Myth #6: Bitter and Angry women need some sex
Sure, cause no woman (or man) who has regular sex is ever angry or bitter, right ?
Wrong of course...
If that was the case, then prostitutes would never be angry or bitter, but instead they have some of the highest levels of depression and self-harming behaviours.
Why do men say that women NEED a good f... whenever they hear one complain bitterly or angrily about something?
We asked ourselves that question and it is pretty easy once you look into this, to see how that way of thinking justifies the use of sexual violence and abuse from a man onto a woman, by justifying it thinking the woman WANTS it, even more, that she NEEDS it...
It's easier to think she just needs to shut up and have sex, than to really listen to her complaints and take them seriously.
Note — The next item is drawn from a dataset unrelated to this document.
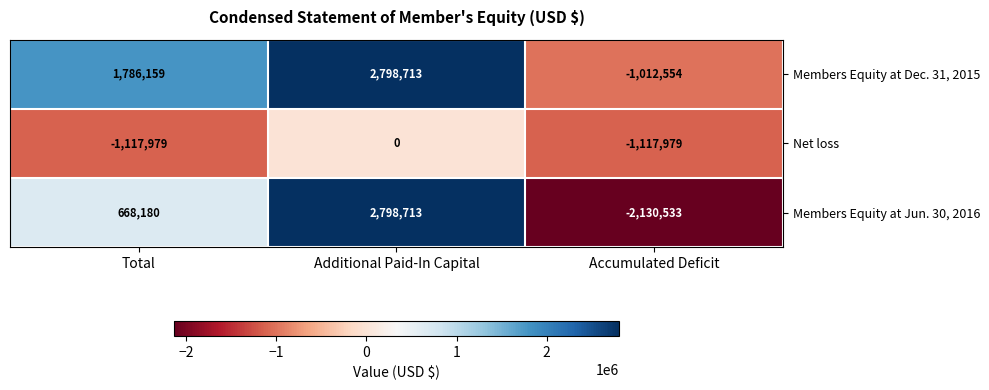

Reading left to right, transcribe all the data shown in this chart.

Members Equity at Dec. 31, 2015: Total=1786159	Additional Paid-In Capital=2798713	Accumulated Deficit=-1012554
Net loss: Total=-1117979	Additional Paid-In Capital=0	Accumulated Deficit=-1117979
Members Equity at Jun. 30, 2016: Total=668180	Additional Paid-In Capital=2798713	Accumulated Deficit=-2130533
Women often have good reasons for complaining, and they need the chance to vent their frustration or anger without being shut up.
Even if having sex relaxed them for a little while, the problems they probably have wouldn't go away for sure.
And it's those problems that may NEED help from men.
We hope you will challenge any man who in the future you may hear say of a certain angry woman that she just need a good f... to lose her acid bitter edge.
Tell this man, since he seems to care and know better, why doesn't he go to that woman and LISTEN to her problems to judge if sex could indeed be a good solution to her....
We are sick and tired of all these myths and seeing how sex is often used to shut women, vaginas and world's problems up..
Sex is not a cure in these cases, it's a temporary fix, nothing better than a drug, with lots of consequences too, that often only the woman then has to face.
Maybe angry and bitter men need to lose some blood, like menstruation, what would they feel if we told them so and then cut them and laughed, uh? ...
Myth #7: Sex makes up 99% of a relationship when you're not having it, but only 1% when you are"
There are many married people, at various stages of their marriage, who for many valid reasons (serious health problems; medical side-effects; disabilities; religious and spiritual beliefs; being physically apart because of work,war, displacement etc; being too old; having Aids or Genital Herpes and so on) simply do not or cannot have sex, for a very long time or for even all their marriage.
Yet these couples can be as committed, as passionate, as fulfilled and as LOVING as couples having sex. Sex is not at all necessary to keep a marriage alive or to have a successful one.
Sex certainly isn’t a requirement to validate a marriage either. Or shouldn’t be. (You can read more on Unconsummated Marriages here). When it is, what that marriage is actually hiding is a prostitution-contract on the part of the woman.
In some cases sex plays a huge part when there isn't much else giving that marriage a reason for being, so sex can cover up holes in the communication, in the communion of spirits, in the passion for life, in the mutual understanding and most of all, it can cover a lack of true love. It's very handy.
So vaginismus can certainly be a big problem for those couples who use sex as a filling. It will not give those couples any place to hide, and they will have to face those holes. That's why they may want to badly rush to fix it.
In these cases, once vaginismus is fixed, marital problems usually begin to come up to the surface and find other ways of expressing themselves. So, the more vaginismus (or any other sexual 'dysfunction' ) is a problem in a relationship, the more sex is probably used to cover something unpleasant.